Frachtschiff nach China
    Auf das Frachtschiff nach China
möcht ich dich setzen,
es ist bestellt, nur für zwei …
    Japanische Weise
    1
    Wann bin ich dem ersten Chinesen begegnet?
    Dieser Text beginnt an einer gleichsam archäologischen Frage. An die einzelnen archäologischen Fundstücke heftet man Zettel, klassifiziert und analysiert sie.
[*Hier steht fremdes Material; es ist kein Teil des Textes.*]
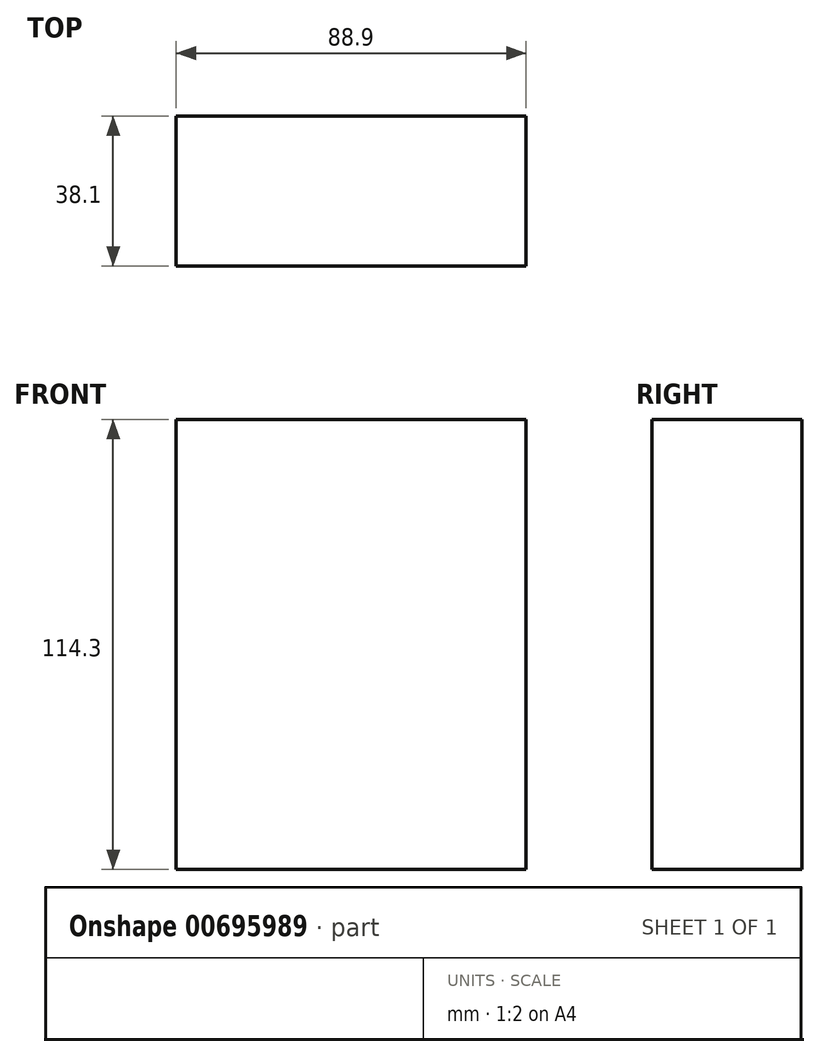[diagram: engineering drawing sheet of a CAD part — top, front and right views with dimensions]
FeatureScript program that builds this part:
annotation { "Feature Type Name" : "Feature", "Feature Type Description" : "" }
export const myFeature = defineFeature(function(context is Context, id is Id, definition is map)
    precondition{}
    {
        {
            var Q0;
            Q0=qCreatedBy(makeId("Front.planeOp"),FACE);
            var sketch = newSketch(context, id + "F0", { "sketchPlane" : qUnion([Q0])});
            skLineSegment(sketch, "E0.bottom", {"start": v(0, 0) * mm, "end": v(88.9, 0) * mm});
            skLineSegment(sketch, "E0.top", {"start": v(0, 114.3) * mm, "end": v(88.9, 114.3) * mm});
            skLineSegment(sketch, "E0.left", {"start": v(0, 0) * mm, "end": v(0, 114.3) * mm});
            skLineSegment(sketch, "E0.right", {"start": v(88.9, 0) * mm, "end": v(88.9, 114.3) * mm});
            skSolve(sketch);
        }
        {
            var Q0;
            Q0 = qSketchRegion(id + "F0", true);
            extrude(context, id + "F1", {"entities" : qUnion([Q0]), "depth" : 38.1 * mm, "offsetDistance" : 25.4 * mm});
        }
    });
    Also wann bin ich meinem ersten Chinesen begegnet?
    Es muss 1959 oder 1960 gewesen sein, aber das ist eigentlich egal. Genauer gesagt: vollkommen egal. 1959 und 1960 sind für mich wie ein hässliches Zwillingspaar, das die gleichen unförmigen Sachen trägt. Selbst wenn ich mit einer Zeitmaschine in jene Zeit zurückkehren könnte, bedürfte es einiger Mühe, die beiden auseinanderzuhalten.
    Trotzdem setze ich meine Arbeit fort. Der Schacht weitet sich, und langsam beginnen sich neue Fundstücke abzuzeichnen. Bruchstücke der Erinnerung.
    Genau, es war in dem Jahr, als Johnson und Patterson um den Meisterschaftstitel im Schwergewicht kämpften. Ich entsinne mich, dass ich den Wettkampf damals im Fernsehen verfolgte. Ich bräuchte also nur in die Bücherei zu gehen und die Sportseiten der alten Jahrbücher durchzusehen. Damit müsste die Frage erledigt sein.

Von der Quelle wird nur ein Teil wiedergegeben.